Cuando Samuel llegó a Myrtlewood Estate con Kyla, encontró a Noah ya borracho, tirado en el sofá del estudio, con los ojos entrecerrados en su rostro enrojecido.
—¿Señor Wall? —llamó Samuel, con voz cautelosa.
Se acercó para ayudar a Noah a llegar a su habitación, pero una mano delgada le agarró del brazo. —Yo me encargo de él —murmuró Kyla.
Samuel esbozó una sonrisa forzada—. El señor Wall no es precisamente ligero, Wade. Déjame a mí.
Era una excusa poco convincente. La verdad era que Samuel no quería estar cerca de Noah, especialmente mientras estuviera borracho.
No era porque prefiriera a Sadie antes que a Kyla; su lealtad era hacia Noah, no hacia Sadie ni hacia nadie más.
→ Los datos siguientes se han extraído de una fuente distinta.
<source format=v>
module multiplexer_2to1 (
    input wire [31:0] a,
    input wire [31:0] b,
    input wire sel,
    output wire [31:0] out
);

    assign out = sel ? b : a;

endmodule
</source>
Mientras Samuel sostenía a Noah, sentía como si estuviera cargando un saco de ladrillos. La abrumadora mezcla de alcohol y la colonia fuerte y amaderada habitual de Noah le hacía dar vueltas la cabeza.
Noah gimió y frunció el ceño, como si, incluso inconsciente, no pudiera escapar de sus problemas.
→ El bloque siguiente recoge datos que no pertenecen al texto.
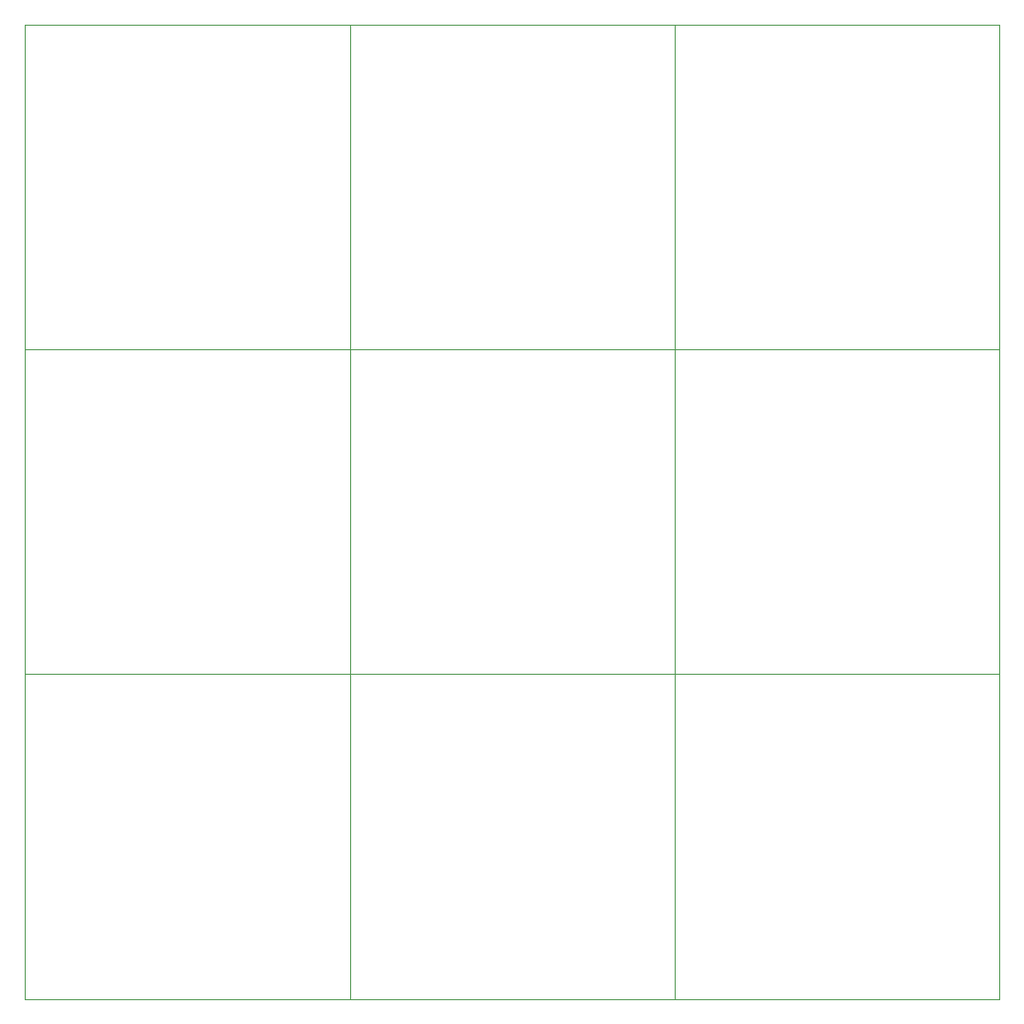
<source format=gm1>
%TF.GenerationSoftware,KiCad,Pcbnew,8.0.7*%
%TF.CreationDate,2025-02-11T00:04:32+09:00*%
%TF.ProjectId,joystick_pcb_3x3,6a6f7973-7469-4636-9b5f-7063625f3378,rev?*%
%TF.SameCoordinates,Original*%
%TF.FileFunction,Profile,NP*%
%FSLAX46Y46*%
G04 Gerber Fmt 4.6, Leading zero omitted, Abs format (unit mm)*
G04 Created by KiCad (PCBNEW 8.0.7) date 2025-02-11 00:04:32*
%MOMM*%
%LPD*%
G01*
G04 APERTURE LIST*
%TA.AperFunction,Profile*%
%ADD10C,0.100000*%
%TD*%
G04 APERTURE END LIST*
D10*
X75000000Y-75000000D02*
X105000000Y-75000000D01*
X105000000Y-105000000D01*
X75000000Y-105000000D01*
X75000000Y-75000000D01*
X45000000Y-75000000D02*
X75000000Y-75000000D01*
X75000000Y-105000000D01*
X45000000Y-105000000D01*
X45000000Y-75000000D01*
X15000000Y-75000000D02*
X45000000Y-75000000D01*
X45000000Y-105000000D01*
X15000000Y-105000000D01*
X15000000Y-75000000D01*
X75000000Y-45000000D02*
X105000000Y-45000000D01*
X105000000Y-75000000D01*
X75000000Y-75000000D01*
X75000000Y-45000000D01*
X45000000Y-45000000D02*
X75000000Y-45000000D01*
X75000000Y-75000000D01*
X45000000Y-75000000D01*
X45000000Y-45000000D01*
X15000000Y-45000000D02*
X45000000Y-45000000D01*
X45000000Y-75000000D01*
X15000000Y-75000000D01*
X15000000Y-45000000D01*
X75000000Y-15000000D02*
X105000000Y-15000000D01*
X105000000Y-45000000D01*
X75000000Y-45000000D01*
X75000000Y-15000000D01*
X45000000Y-15000000D02*
X75000000Y-15000000D01*
X75000000Y-45000000D01*
X45000000Y-45000000D01*
X45000000Y-15000000D01*
X15000000Y-15000000D02*
X45000000Y-15000000D01*
X45000000Y-45000000D01*
X15000000Y-45000000D01*
X15000000Y-15000000D01*
M02*

</source>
Kyla los seguía en silencio, con los ojos brillantes por una extraña mezcla de satisfacción e inquietud que no conseguía sacarse de encima.
—Samuel, ¿seguro que puedes con eso? —La voz de Kyla rezumaba una sutil burla, lo justo para poner a Samuel de los nervios.
El sudor le resbalaba por la sien. —No se preocupe, señorita Wade. Yo me encargo. En realidad, Samuel maldecía en silencio su mala suerte. Aquello no era ayudar a su jefe, era como arrastrar un peso muerto cuesta arriba, con la mirada aguda de Kyla clavándose en su orgullo.
—Bien —murmuró Kyla, atravesándolo con una mirada gélida.
Un escalofrío recorrió la espalda de Samuel. Lo único que quería era dejar a Noah en la cama y escapar de aquel lugar.
Sabía que Noah se preocupaba por Sadie, aunque él aún no se hubiera dado cuenta.
Como su leal asistente, el trabajo de Samuel era mantener a Noah a salvo de los oportunistas, especialmente en aquel estado de embriaguez.